Data Lake Formation (DLF) allows you to view information such as storage usage, metadata objects, storage trends, storage class distribution, storage format distribution, and file distribution. The information helps you quickly understand storage resource usage, identify issues, and perform optimization accordingly.
Prerequisites
Object Storage Service (OSS) is activated.
Location hosting is complete in DLF.
Enable storage overview
Log on to the DLF console, choose Lake Management > Storage Overview in the left-side navigation pane, and then click Enable to enable the Storage Overview feature.
If you enable this feature, OSS buckets of metadatabases are written to statistical files. You are charged for the storage of these files.
No statistical data is generated on the day you enable storage overview. You can view statistical data on the next day.
Feature description
Metadata analysis
Summary of resources
Total storage space used and monthly and daily changes: the total OSS storage space used for storing tables that are displayed on the Metadata page.

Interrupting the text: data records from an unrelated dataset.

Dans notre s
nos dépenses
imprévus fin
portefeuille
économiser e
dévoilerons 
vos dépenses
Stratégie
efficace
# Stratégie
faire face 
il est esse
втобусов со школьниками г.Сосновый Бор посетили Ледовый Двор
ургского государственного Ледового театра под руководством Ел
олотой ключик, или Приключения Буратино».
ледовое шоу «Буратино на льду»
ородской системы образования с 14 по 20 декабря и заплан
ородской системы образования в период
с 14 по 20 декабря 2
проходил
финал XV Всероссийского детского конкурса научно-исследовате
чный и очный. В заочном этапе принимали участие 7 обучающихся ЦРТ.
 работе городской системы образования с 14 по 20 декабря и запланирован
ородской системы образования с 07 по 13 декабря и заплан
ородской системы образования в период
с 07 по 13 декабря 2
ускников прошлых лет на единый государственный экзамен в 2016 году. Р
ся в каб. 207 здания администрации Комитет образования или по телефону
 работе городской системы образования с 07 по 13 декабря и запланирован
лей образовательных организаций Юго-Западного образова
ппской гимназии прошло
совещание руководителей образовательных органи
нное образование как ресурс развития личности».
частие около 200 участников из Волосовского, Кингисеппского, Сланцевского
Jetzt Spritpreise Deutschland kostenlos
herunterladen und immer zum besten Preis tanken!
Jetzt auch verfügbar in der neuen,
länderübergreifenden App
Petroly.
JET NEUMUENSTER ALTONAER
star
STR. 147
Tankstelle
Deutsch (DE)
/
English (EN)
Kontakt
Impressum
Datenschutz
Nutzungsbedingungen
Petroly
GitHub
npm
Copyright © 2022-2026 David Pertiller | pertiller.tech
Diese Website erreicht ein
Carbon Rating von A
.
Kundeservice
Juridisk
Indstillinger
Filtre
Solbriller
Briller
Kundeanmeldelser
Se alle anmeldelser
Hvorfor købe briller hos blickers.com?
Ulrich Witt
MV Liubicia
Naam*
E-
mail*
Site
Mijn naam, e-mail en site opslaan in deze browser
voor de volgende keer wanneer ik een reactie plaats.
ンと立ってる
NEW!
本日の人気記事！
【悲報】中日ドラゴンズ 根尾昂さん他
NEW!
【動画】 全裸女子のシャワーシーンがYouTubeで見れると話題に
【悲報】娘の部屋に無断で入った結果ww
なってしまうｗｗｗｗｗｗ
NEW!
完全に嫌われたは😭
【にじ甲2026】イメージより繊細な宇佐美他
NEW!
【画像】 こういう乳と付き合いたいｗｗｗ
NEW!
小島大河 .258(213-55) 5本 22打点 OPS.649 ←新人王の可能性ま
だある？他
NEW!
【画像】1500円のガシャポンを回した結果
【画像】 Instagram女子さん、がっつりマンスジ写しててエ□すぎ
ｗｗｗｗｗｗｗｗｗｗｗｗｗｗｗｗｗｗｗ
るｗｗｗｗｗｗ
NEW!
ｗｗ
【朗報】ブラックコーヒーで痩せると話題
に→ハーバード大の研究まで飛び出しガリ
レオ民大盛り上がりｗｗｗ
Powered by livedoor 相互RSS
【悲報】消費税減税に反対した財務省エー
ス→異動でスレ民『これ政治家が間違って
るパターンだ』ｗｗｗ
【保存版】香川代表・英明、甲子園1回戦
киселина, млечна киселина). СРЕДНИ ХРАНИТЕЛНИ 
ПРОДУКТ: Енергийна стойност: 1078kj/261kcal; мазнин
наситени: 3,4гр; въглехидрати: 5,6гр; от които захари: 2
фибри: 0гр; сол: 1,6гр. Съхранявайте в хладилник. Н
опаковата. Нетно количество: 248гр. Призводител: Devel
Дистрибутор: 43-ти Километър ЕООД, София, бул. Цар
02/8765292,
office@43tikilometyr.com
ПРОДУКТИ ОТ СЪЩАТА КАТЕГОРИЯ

Total number of tables and monthly and daily changes: the total number of tables that are displayed on the Metadata page.
Total number of databases and monthly and daily changes: the total number of databases that are displayed on the Metadata page.
Monthly and daily API visits: the number of API visits of the current month (calendar month).
Trend change
This section displays the trend charts of the storage capacity, table quantity, database quantity, and API visits.
You can select a time period for the query.
Rankings of table and database storage
This section displays the rankings of the OSS storage space used for tables and databases. You can optimize the top-ranked tables and databases based on your business requirements.
Storage class distribution
This section displays the distribution of OSS storage classes. OSS provides the following storage classes: Standard, Infrequent Access (IA), Archive, and Cold Archive. You can select storage classes that are suitable for different business data based on your needs to optimize storage costs.
DLF also provides the lifecycle management feature to allow automatically archiving data in data lakes.
Storage format distribution
This section displays the storage format distribution of tables.
File distribution and rankings of small files (including ultra-small files)
This section displays the distribution of files at different size levels and rankings of small files (including ultra-small files). This helps you optimize the tables with a large number of small files based on your business requirements to improve query performance.